• [EXERCISE DETAILS]
Copy out the data below. Leave nothing out and alter nothing.

• [DATASET EXCERPTS]

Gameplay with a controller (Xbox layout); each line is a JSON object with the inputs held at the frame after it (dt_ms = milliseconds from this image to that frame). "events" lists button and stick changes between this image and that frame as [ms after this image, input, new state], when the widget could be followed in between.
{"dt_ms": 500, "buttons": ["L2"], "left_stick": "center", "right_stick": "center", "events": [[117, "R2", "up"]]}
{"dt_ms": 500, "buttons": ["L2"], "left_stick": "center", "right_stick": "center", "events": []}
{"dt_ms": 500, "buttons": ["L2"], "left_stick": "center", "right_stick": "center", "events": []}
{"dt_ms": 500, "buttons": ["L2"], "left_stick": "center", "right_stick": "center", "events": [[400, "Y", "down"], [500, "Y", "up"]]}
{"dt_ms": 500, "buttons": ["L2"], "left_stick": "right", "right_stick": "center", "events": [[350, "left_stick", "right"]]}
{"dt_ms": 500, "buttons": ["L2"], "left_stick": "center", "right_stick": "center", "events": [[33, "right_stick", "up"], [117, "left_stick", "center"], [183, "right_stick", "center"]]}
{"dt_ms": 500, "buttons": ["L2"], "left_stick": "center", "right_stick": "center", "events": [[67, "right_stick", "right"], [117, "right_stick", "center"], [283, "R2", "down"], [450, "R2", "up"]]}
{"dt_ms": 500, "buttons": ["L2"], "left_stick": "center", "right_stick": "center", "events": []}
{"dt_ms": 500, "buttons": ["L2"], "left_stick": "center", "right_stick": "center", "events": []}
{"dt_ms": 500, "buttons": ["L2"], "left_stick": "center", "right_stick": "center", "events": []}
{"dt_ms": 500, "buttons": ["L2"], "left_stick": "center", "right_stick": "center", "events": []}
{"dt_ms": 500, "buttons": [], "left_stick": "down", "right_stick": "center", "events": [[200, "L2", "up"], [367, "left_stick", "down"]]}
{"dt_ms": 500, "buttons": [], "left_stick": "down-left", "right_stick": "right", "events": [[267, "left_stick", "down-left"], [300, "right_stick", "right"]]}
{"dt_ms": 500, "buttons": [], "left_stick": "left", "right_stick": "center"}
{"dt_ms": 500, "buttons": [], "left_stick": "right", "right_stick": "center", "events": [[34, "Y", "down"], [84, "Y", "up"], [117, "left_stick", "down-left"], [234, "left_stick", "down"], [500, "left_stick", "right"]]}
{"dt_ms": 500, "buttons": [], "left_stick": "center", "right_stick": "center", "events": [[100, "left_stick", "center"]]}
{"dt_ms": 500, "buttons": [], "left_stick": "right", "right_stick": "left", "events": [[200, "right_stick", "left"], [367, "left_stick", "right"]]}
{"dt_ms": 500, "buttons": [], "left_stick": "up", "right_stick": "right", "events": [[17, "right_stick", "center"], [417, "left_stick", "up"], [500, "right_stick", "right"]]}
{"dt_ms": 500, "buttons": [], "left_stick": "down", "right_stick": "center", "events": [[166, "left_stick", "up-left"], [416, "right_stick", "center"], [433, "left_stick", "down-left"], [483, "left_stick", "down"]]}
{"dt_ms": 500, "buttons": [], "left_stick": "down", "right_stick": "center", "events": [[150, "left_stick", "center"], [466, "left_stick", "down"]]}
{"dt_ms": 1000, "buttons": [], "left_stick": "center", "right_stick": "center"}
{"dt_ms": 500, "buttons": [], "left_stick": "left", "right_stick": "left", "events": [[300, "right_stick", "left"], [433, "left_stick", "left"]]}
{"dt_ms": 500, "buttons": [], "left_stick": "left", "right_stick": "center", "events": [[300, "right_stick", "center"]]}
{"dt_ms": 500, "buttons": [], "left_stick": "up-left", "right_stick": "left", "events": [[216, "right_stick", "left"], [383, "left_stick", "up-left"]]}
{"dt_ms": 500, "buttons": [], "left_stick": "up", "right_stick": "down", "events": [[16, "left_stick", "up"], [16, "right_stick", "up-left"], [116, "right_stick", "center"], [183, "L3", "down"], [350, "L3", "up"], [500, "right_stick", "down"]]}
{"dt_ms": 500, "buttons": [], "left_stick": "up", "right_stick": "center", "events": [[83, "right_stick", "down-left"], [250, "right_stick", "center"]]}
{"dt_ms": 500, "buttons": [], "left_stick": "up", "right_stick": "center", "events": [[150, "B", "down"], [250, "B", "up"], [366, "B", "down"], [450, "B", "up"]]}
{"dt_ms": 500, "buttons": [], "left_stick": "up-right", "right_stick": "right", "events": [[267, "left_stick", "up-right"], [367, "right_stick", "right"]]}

• [EXPECTED OUTPUT]
Gameplay with a controller (Xbox layout); each line is a JSON object with the inputs held at the frame after it (dt_ms = milliseconds from this image to that frame). "events" lists button and stick changes between this image and that frame as [ms after this image, input, new state], when the widget could be followed in between.
{"dt_ms": 500, "buttons": ["L2"], "left_stick": "center", "right_stick": "center", "events": [[117, "R2", "up"]]}
{"dt_ms": 500, "buttons": ["L2"], "left_stick": "center", "right_stick": "center", "events": []}
{"dt_ms": 500, "buttons": ["L2"], "left_stick": "center", "right_stick": "center", "events": []}
{"dt_ms": 500, "buttons": ["L2"], "left_stick": "center", "right_stick": "center", "events": [[400, "Y", "down"], [500, "Y", "up"]]}
{"dt_ms": 500, "buttons": ["L2"], "left_stick": "right", "right_stick": "center", "events": [[350, "left_stick", "right"]]}
{"dt_ms": 500, "buttons": ["L2"], "left_stick": "center", "right_stick": "center", "events": [[33, "right_stick", "up"], [117, "left_stick", "center"], [183, "right_stick", "center"]]}
{"dt_ms": 500, "buttons": ["L2"], "left_stick": "center", "right_stick": "center", "events": [[67, "right_stick", "right"], [117, "right_stick", "center"], [283, "R2", "down"], [450, "R2", "up"]]}
{"dt_ms": 500, "buttons": ["L2"], "left_stick": "center", "right_stick": "center", "events": []}
{"dt_ms": 500, "buttons": ["L2"], "left_stick": "center", "right_stick": "center", "events": []}
{"dt_ms": 500, "buttons": ["L2"], "left_stick": "center", "right_stick": "center", "events": []}
{"dt_ms": 500, "buttons": ["L2"], "left_stick": "center", "right_stick": "center", "events": []}
{"dt_ms": 500, "buttons": [], "left_stick": "down", "right_stick": "center", "events": [[200, "L2", "up"], [367, "left_stick", "down"]]}
{"dt_ms": 500, "buttons": [], "left_stick": "down-left", "right_stick": "right", "events": [[267, "left_stick", "down-left"], [300, "right_stick", "right"]]}
{"dt_ms": 500, "buttons": [], "left_stick": "left", "right_stick": "center"}
{"dt_ms": 500, "buttons": [], "left_stick": "right", "right_stick": "center", "events": [[34, "Y", "down"], [84, "Y", "up"], [117, "left_stick", "down-left"], [234, "left_stick", "down"], [500, "left_stick", "right"]]}
{"dt_ms": 500, "buttons": [], "left_stick": "center", "right_stick": "center", "events": [[100, "left_stick", "center"]]}
{"dt_ms": 500, "buttons": [], "left_stick": "right", "right_stick": "left", "events": [[200, "right_stick", "left"], [367, "left_stick", "right"]]}
{"dt_ms": 500, "buttons": [], "left_stick": "up", "right_stick": "right", "events": [[17, "right_stick", "center"], [417, "left_stick", "up"], [500, "right_stick", "right"]]}
{"dt_ms": 500, "buttons": [], "left_stick": "down", "right_stick": "center", "events": [[166, "left_stick", "up-left"], [416, "right_stick", "center"], [433, "left_stick", "down-left"], [483, "left_stick", "down"]]}
{"dt_ms": 500, "buttons": [], "left_stick": "down", "right_stick": "center", "events": [[150, "left_stick", "center"], [466, "left_stick", "down"]]}
{"dt_ms": 1000, "buttons": [], "left_stick": "center", "right_stick": "center"}
{"dt_ms": 500, "buttons": [], "left_stick": "left", "right_stick": "left", "events": [[300, "right_stick", "left"], [433, "left_stick", "left"]]}
{"dt_ms": 500, "buttons": [], "left_stick": "left", "right_stick": "center", "events": [[300, "right_stick", "center"]]}
{"dt_ms": 500, "buttons": [], "left_stick": "up-left", "right_stick": "left", "events": [[216, "right_stick", "left"], [383, "left_stick", "up-left"]]}
{"dt_ms": 500, "buttons": [], "left_stick": "up", "right_stick": "down", "events": [[16, "left_stick", "up"], [16, "right_stick", "up-left"], [116, "right_stick", "center"], [183, "L3", "down"], [350, "L3", "up"], [500, "right_stick", "down"]]}
{"dt_ms": 500, "buttons": [], "left_stick": "up", "right_stick": "center", "events": [[83, "right_stick", "down-left"], [250, "right_stick", "center"]]}
{"dt_ms": 500, "buttons": [], "left_stick": "up", "right_stick": "center", "events": [[150, "B", "down"], [250, "B", "up"], [366, "B", "down"], [450, "B", "up"]]}
{"dt_ms": 500, "buttons": [], "left_stick": "up-right", "right_stick": "right", "events": [[267, "left_stick", "up-right"], [367, "right_stick", "right"]]}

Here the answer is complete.